Transient OpenStack bugs – OpenStack is complicated software, 7 core components interacting with each other asynchronously over REST web services. Each core component being a collection of daemons that interact with each other asynchronously. Sometimes, something goes wrong. It’s a real bug, but only shows up under very specific timing and state conditions. Because OpenStack CI runs so many tests every day (OpenStack CI may be one of the largest creators of OpenStack guests in the world every day), very obscure edge and race conditions can be exposed in the system. We try to track these as recheck bugs, and are making them high priority to address. By definition they are hard to track down (they expose themselves on maybe 1 out of 1000 or fewer test runs), so the logs captured in OpenStack CI are the tools to get to the bottom of these.

Towards an Even Better Gate

In my year working on OpenStack I’ve found the unofficial motto of the project to be “always try to make everything better”. Continuous improvement is not just left to the code, and the tests, but the infrastructure as well.

We’re trying to get more urgency and eyes on the transient failures, coming up with ways to discover the patterns from the 1 in 1000 fails. After you get two or three that fail in the same way it helps triangulate the core issue. Core developers from all the projects are making these high priority items to fix.

On the upstream service failures the OpenStack infrastructure team already has proxies sitting in front of many of the services, but the pypi outage showed we probably need something even more robust to handle that upstream service outage, possibly rotating between pypi mirrors on the fall-through case, or a better proxy model. The team is already actively exploring solutions to prevent that from happening again.

As always, everyone is welcomed to come help us make everything better. Take a look at the recheck bugs and help us solve them. Join us on #openstack-infra and help with Zuul. Check out what the live Zuul queue looks like. All the code for this system is open source, and available under either the openstack, or openstack-infra github accounts. Patches are always welcome!

Software Engineering Talk at Vassar College

While I’ve been giving talks at conferences and user groups for the last decade, I leveled up a little on Friday and was an invited speaker on the Vassar College Computer Science Asprey Lecture Series.
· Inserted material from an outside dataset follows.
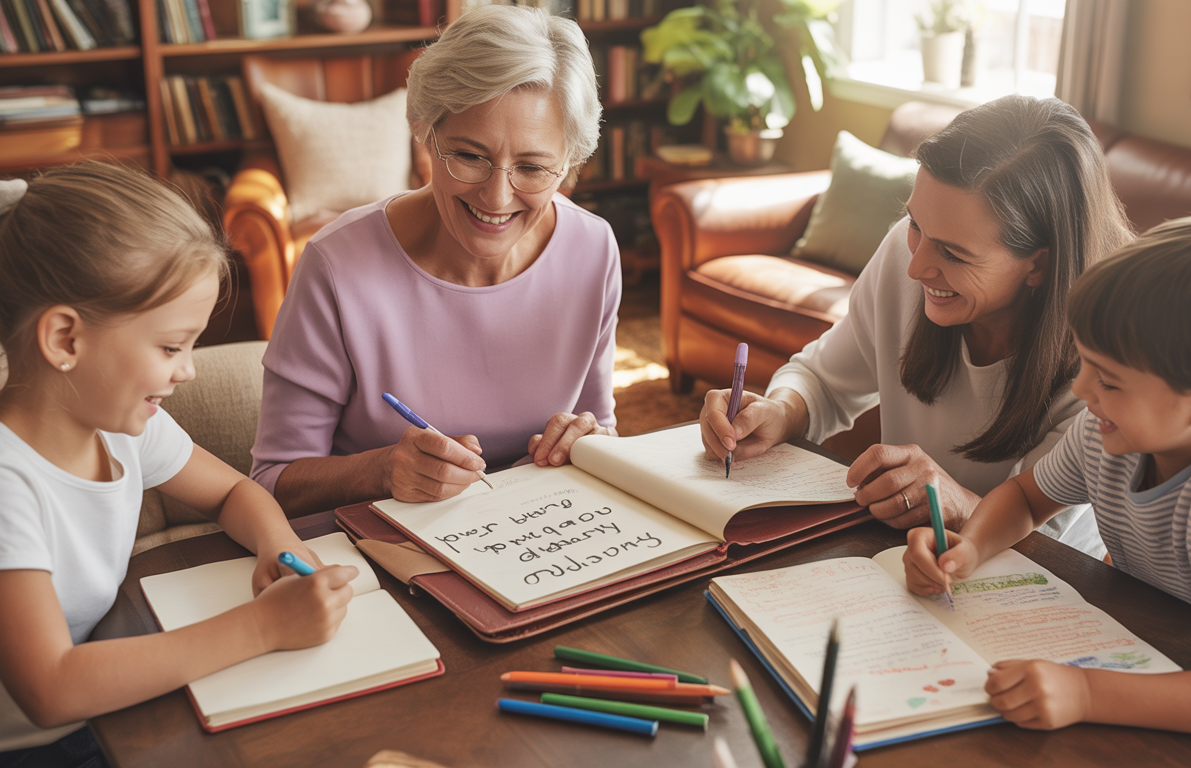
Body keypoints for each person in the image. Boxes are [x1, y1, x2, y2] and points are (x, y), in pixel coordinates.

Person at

The topic was Software Engineering at Scale, using the OpenStack project as an example.

I gave the folks there a glimpse of what’s behind a successful project that is able to integrate code from over 400 unique developers in 5 months time. I talked about planning, the design summits, the contribution and code review tools we use. But, as with every time I talk about OpenStack, the thing that really wows people is the testing infrastructure we’ve got. It was equally latched onto by the students and CIS staff in the room.

On every code submission we run style checks, unit tests (5000 of them in Nova now), and spin up a full OpenStack install and hit it with a nearly 700 test integration suite, before the first humans start looking at the code for manual review. It’s an incredibly empowering system, that means developers have a high bar to submit working code that doesn’t alter the behavior of the system. And it means that by the time the expert eyes do code review, the kinds of problems they are looking for are much more interesting.
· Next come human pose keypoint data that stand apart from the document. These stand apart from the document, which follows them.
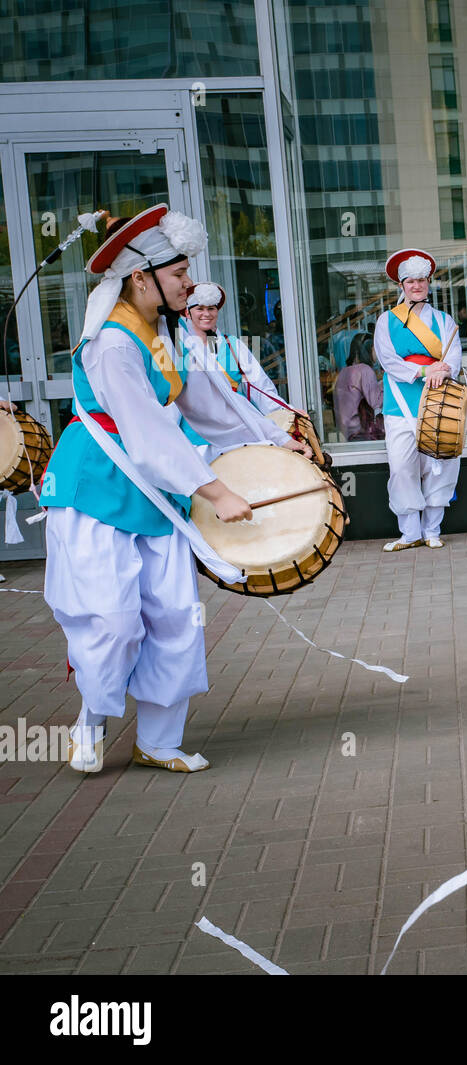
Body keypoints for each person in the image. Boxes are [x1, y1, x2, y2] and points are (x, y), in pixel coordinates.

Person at [37, 204, 310, 774]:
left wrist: (276, 441)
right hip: (99, 487)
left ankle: (158, 740)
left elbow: (207, 402)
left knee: (176, 617)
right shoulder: (113, 344)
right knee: (113, 621)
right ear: (142, 279)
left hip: (155, 493)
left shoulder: (162, 332)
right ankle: (90, 723)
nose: (192, 283)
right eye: (180, 274)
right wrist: (215, 491)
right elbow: (144, 434)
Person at [373, 248, 467, 550]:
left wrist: (442, 371)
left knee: (440, 464)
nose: (416, 286)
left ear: (428, 283)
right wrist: (424, 370)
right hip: (399, 402)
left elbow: (453, 356)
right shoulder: (386, 321)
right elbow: (388, 361)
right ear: (402, 286)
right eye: (410, 281)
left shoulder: (444, 320)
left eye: (421, 280)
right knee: (401, 466)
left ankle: (432, 529)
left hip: (439, 398)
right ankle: (409, 533)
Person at [180, 282, 286, 415]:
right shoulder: (179, 348)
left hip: (236, 428)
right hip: (193, 432)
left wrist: (285, 413)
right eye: (200, 309)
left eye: (211, 308)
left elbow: (261, 388)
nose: (206, 314)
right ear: (187, 313)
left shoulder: (233, 345)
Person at [333, 332, 384, 441]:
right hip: (362, 433)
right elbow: (376, 402)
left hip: (347, 432)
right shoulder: (365, 370)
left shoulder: (344, 372)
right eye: (375, 348)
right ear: (368, 349)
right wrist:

Just this morning it meant I could look through a new proposed extension in gerrit and focus on some of the functional behavior, including understanding which kinds of code the test system has a harder time touching. The confidence that gives you as a reviewer that everything isn’t on the verge of breaking all the time, is enormous.

I’ve submitted a similar talk to the OpenStack summit, with a slightly different perspective of educating new developers on what the process from idea to code landing in the OpenStack tree is. Hoping that gets selected as it should be a good talk, and give me an excuse to polish some of my code flow diagrams a bit more.